Segrave’s record-breaking anniversaryby Gordon Kirby on 29th March 2012
Eighty-five years ago today, March 29, 1927, Major Henry Segrave became the first man to exceed 200mph on land.
Aboard his 1000bhp Sunbeam ‘Mystery S’, Segrave roared through the measured mile on Daytona Beach, first heading south, then returning to the north, averaging 203.98mph.
Record runs on Daytona Beach began in 1903 and in 1920 Indy stars Jimmy Murphy and Tommy Milton became the first men to break 150mph driving Milton’s twin-engined Duesenberg based on an Indy car. Two years later Sig Haugdahl pushed the mark to 180mph driving his own car called the Wisconsin Special powered by a 642 cubic inch six-cylinder engine. Haugdahl was a multiple champion in IMCA, a midwestern dirt track series, and although IMCA officials recorded and confirmed his record, it wasn’t recognised by the AAA, America’s dominant sanctioning body in those days.
Segrave of course had made his name by winning the JCC 200-mile race at Brooklands three times in 1921, ‘25 and ‘26, and leading the Sunbeam team to victory in the French Grand Prix in 1923 and the following year’s San Sebastien GP. Segrave and archrival Malcolm Campbell then began chasing the Land Speed Record with Segrave running his Sunbeam on the beach in Southport and Campbell running at Pendine Sands in Wales. But in 1926 Segrave decided to build a monstrous new car and run it on Daytona Beach in Florida.
Built in Wolverhampton, Segrave’s Sunbeam Land Speed Record car was powered by a pair of V-12 aircraft engines displacing 2,738 cubic inches. One engine was mounted in front of the driver, the other behind him. The rear engine was started by compressed air and in turn fired up the front engine through a friction drive. When both engines were fired they were locked together by a dog clutch and drove through a three-speed gearbox to countershafts and chains on wheel sprockets. Quite a fearful device to push down a rather narrow undulating sand beach at more than three miles per minute...

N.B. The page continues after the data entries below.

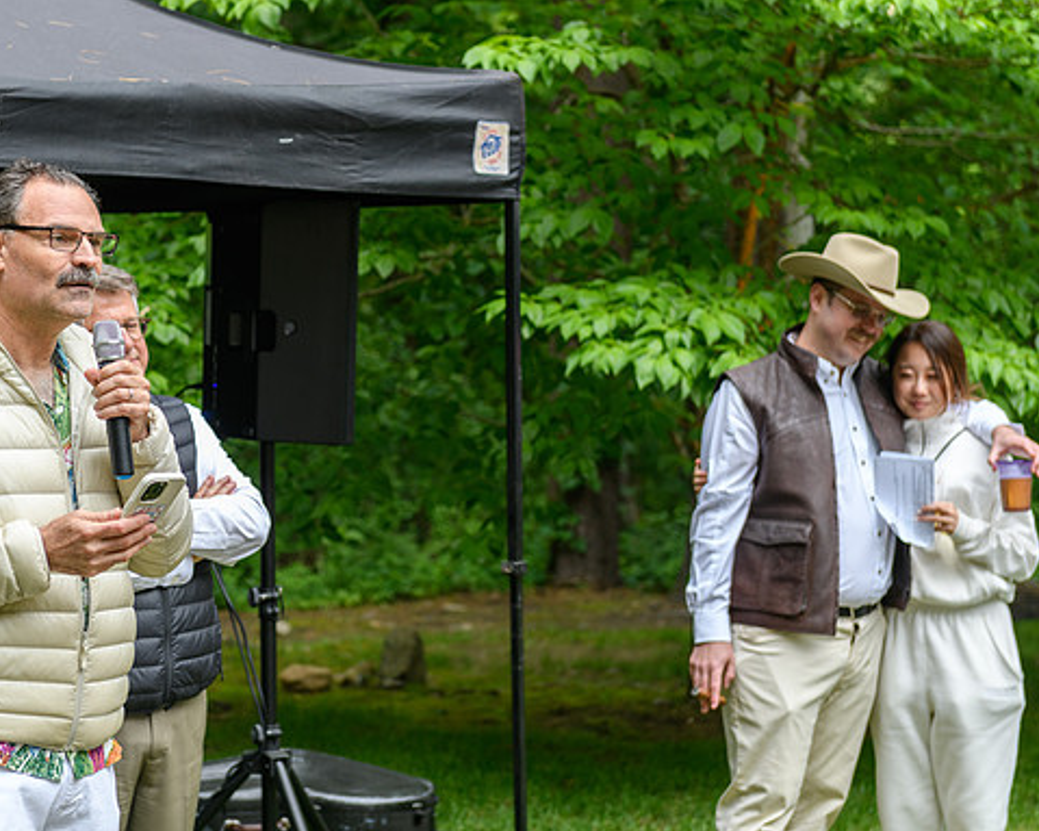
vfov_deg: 15.5
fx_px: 3044
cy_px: 354
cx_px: 335
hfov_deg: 19.3
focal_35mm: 99
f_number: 4
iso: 200
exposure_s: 1/100
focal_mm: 70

That spring day in 1927 Segrave also introduced the crash helmet to America. In a time when racing drivers wore cloth or leather helmets Segrave is credited as being the first driver to wear a helmet in a major American auto-racing event.
Segrave’s arrival in Daytona in 1927 marked the beginning of a new era in Land Speed Record history. In 1928 he was challenged and beaten by Malcolm Campbell and American Ray Keech before regaining the record at 231mph in 1929 aboard his Golden Arrow. Segrave also set the Water Speed Record in 1929 aboard his boat ‘Miss England’ only to be killed on Lake Windermere on June 13, 1930 while attempting to set a new record.
In succeeding years Malcolm Campbell’s succession of spectacular Bluebirds drove through the 240 and 250mph barriers in 1931 and ‘32, leaving the mark at 272.108 mph in 1933. That was the end of the era of record runs on Daytona Beach as everyone departed for the much safer, almost endlessly wide and hard-packed Bonneville Salt Flats in Utah where in time speeds would proceed through the 600mph and 700mph barriers.